Позже, по мере осмысления смертоносных возможностей открытия, перед профессором встает нравственная дилемма. Процесс прозрения осложнен параллельным процессом помешательства. Мания преследования, захватывающая Коробкина, заставляет его, завзятого позитивиста, заново увидеть мир как мистическое противостояние сил света и тьмы. Постепенно остатки рационального мышления покидают профессора, уступая место фобиям, галлюцинациям и расстройствам речи. Все глубже погружаясь в безумие и, парадоксальным образом, все яснее сознавая сущность окружающего его мира, ученый приближается к различению добра и зла. Он решает даже пожертвовать своим открытием:
Был прежде слепцом он; не видел себя <…> и кто-то ему, сделав брение, очи открыл, – на себя самого, на открытие; видел, что в данном обстании жизни оно принесет только гибель <…>.
<…>
Стало ясно ему, что с открытием надо покончить; и он – уничтожит его; тут себя он почувствовал преданным смерти: возьмите, судите! Пусть сбудется[382]
.Образ профессора Коробкина по мере развития повествования все больше отклоняется от биографической персоны Николая Бугаева. Как предполагает Александр Лавров, на Белого могла повлиять книжка Замятина «Роберт Майер», о трагической судьбе немецкого физика XIX века:
Юлиус Роберт Майер (1814–1878), немецкий естествоиспытатель и врач, первым сформулировавший основы термодинамики и закон сохранения энергии, был личностью, издавна интересовавшей Белого <…> но стимулировать этот интерес должна была именно книжка Замятина, в которой рассказано о том, как преследовали непризнанного ученого и даже продержали некоторое время в камере для сумасшедших. Последний факт не мог не произвести на Андрея Белого – многократно ранее развивавшего в своем творчестве тему «провидца-безумца» – особенно сильного впечатления[383]

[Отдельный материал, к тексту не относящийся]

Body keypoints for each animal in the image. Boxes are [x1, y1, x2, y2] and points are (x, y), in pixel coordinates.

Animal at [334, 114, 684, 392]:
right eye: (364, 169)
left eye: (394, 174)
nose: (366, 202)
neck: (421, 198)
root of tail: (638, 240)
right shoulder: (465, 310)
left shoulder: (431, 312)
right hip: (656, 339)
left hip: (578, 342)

.Из текста Замятина известно, что Майер был скручен и привязан к «смирительному стулу», и по мнению Лаврова, «испытания, перенесенные Майером, сходным образом повторяются в сцене пыток в Московской трилогии: “Вот – связаны руки и ноги; привязаны к креслу…”; “Связанный, с кресла свисал – одноглазый, безгласый, безмозглый…”»[384]
Фигура Майера чрезвычайно интересна в связи с эволюцией образа профессора у Белого. Белый мог чувствовать глубоко личную связь с несчастным физиком. Есть основания считать, что сын, то есть Белый, становится вторым прототипом Коробкина. В «Москве под ударом» с определенного момента все более ощутимой становится проекция фигуры самого Белого на образ профессора.
Отчасти это, возможно, объясняется тем, что фигура сына, Мити Коробкина, хотя и является автобиографической, остается до конца повествования фигурой второго плана. Образ сына – такой, каким он дан в Московских романах – не тянет на главного героя и не годится для той сложной миссии, которой здесь нагружен Коробкин-старший. Возможно, из-за этого несоответствия образа сына новой автофикциональной идее автор и отдает, наряду с гротескным, все творческое, безумное и трагическое образу отца.
По мере наполнения образа идеями, страдальческим пафосом и фобиями Белого из него все больше и больше, хотя не до конца, вытесняется самый очевидный прототип профессора Коробкина, профессор Бугаев[385]
. Замещение Бугаева-отца Бугаевым-сыном в образе Коробкина является частичным, не исключающим сосуществования обоих в сложной фигуре протагониста.